Turning to convergence diagnostics, we did not see any signs of a lack of convergence under the Uniform prior after 90,000 iterations of the Gibbs sampler. Notice that the Uniform prior also converged much slower than the PYP prior in the application to this data set. Figure 4.8 shows the number of distortions for each attribute versus the Gibbs sampler. We notice that the number of distortions remain below 10% in the categorical fields, birth year, month, and day. The number of distortions are still higher for the string fields, but under the uniform prior, the numbers were even reduced from that of the DP prior. The model with the uniform prior was able to achieve high precision and recall in all experiments. The highest precision and recall achieved was 0.909 and 1 under the best configuration. The posterior mean population was relatively close to the truth, and the model consistently underestimated the true value. Posterior standard errors remained low. Runtime again varied depending on the maximum similarity allowed in the Levenshtein similarity function and the threshold for truncation.

4.4 Discussion of Application on RLdata500

In this section, we briefly summarize our results on the RLdata500 data set. Under the best settings described in Section 4.3, the PYP prior overall performs the best in terms of the precision (1), recall (0.98) with a 95 percent credible interval of [451, 457]. There is a tendency for the PYP to slightly overestimate the true value of number of unique records, whereas the DP and Uniform prior consistently underestimate the true value. All methods tend to have a balance between the recall and precision, which is a desired property in the field of entity resolution.
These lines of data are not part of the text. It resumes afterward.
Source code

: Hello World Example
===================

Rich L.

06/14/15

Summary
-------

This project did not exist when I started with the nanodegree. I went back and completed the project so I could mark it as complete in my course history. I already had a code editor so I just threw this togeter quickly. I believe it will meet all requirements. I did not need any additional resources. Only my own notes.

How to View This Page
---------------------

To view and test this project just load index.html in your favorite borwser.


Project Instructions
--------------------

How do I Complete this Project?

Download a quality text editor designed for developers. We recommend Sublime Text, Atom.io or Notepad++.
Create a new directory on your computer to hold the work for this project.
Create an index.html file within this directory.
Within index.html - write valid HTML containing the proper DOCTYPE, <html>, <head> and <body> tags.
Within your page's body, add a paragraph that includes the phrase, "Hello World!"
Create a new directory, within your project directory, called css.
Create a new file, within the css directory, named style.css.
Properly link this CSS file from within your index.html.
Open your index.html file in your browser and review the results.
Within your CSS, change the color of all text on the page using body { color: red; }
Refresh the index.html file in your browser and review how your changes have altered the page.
In terms of computational complexity, the uniform prior is the slowest to mix, which is not unexpected given the fact that we are starting from a very unlikely configuration of the linkage structure. This results in the Gibbs sampler to need to be run for much longer compared to the PYP or DP prior. For example, if we have some idea about the true number of clusters of the existing population apriori, we are able to provide guidance regarding the two unknown parameters of the PYP prior. We are able to provide similar guidance for the DP prior. This in turn allows for faster mixing and a faster computational time of the Gibbs sampler.